Che tu sia uno da 3’/km o da 5/km, la fatica di correre è sempre la stessa. Come si dice: a ciascuno il suo.
E voi, che in questo 2017 vi siete dati un obiettivo (la prima maratona? una mezza sotto 1h30’? una 10km sotto l’ora? togliere 10’’/km), voi che seguite (più o meno) fedelmente le vostre tabelle, che rientrate a casa stanchi morti dopo una serie di ripetute... vi siete mai chiesti come si allena un campione?
Noi lo abbiamo chiesto al “nostro” campione: Eyob Faniel.

Reduce dalla We Run Rome e dal cross di Campaccio, in cui ha fatto onore ai colori della Venicemarathon, in queste settimane Eyob sta lavorando per mantenere la condizione, in attesa di sapere quali saranno gli obiettivi di questo 2017 e a pochi giorni dal ritiro in altura.

In queste settimane mi sto allenando poco. Più che altro sto facendo un lavoro di mantenimento, diviso tra lunghi e velocità. In questo modo posso continuare a tenere un carico minimo sulle gambe, senza perdere il passo.
“Lavorare poco” per me significa comunque correre 6 giorni su 7, di cui un paio con doppio allenamento: uno al mattino e uno al pomeriggio.
Alterno i lunghi, da 1h30’ e 50’, alle variazioni di ritmo: 1’ forte e 1’ piano, 1’30’’ forte e 1’30’’ piano, 2’ forte e 2’ piano, con recupero attivo. Questo mi serve per tenere sempre alto il battito, aumentare la soglia di resistenza e mantenere la velocità.
E’ un lavoro di scarico in vista del ritiro in altura, previsto per i primi di febbraio. Dovremmo essere ad Asmara, in Eritrea.

Il vantaggio di una preparazione in altura - a parte le temperature sicuramente più miti rispetto all’Italia - deriva principalmente dall’aria, che a quelle altitudini è più rarefatta.
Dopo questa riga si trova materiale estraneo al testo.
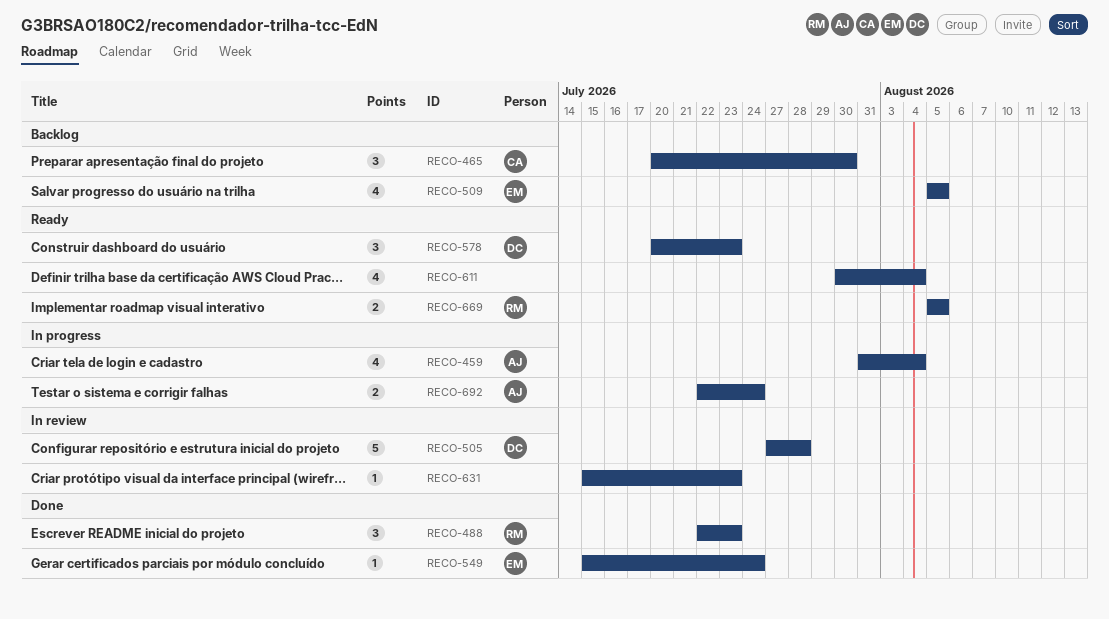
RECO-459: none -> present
Questo stimola la produzione di globuli rossi e aumenta la capacità aerobica.
Il territorio non pianeggiante, poi, si presta a continui saliscendi che, come saprete anche voi, sono molto allenati. In più si corre in gruppo: un altro stimolo importante.
In altura ci fermeremo per tre settimane: saranno tre settimane di carico e lavoro intenso, per questo adesso non sto esagerando con gli allenamenti.
Un lavoro diverso, insomma, da quello fatto due mesi fa, quando mi stavo preparando per la maratona di Firenze.

 In autunno avevo recuperato completamente la forma dopo lo stop per infortunio, stavo bene, le gambe giravano e, in più, avevo un importante obiettivo da raggiungere.
Questo mi ha dato la carica giusta e non mi ha mai fatto sentire la fatica.

E voi, che obiettivo avete quest’anno?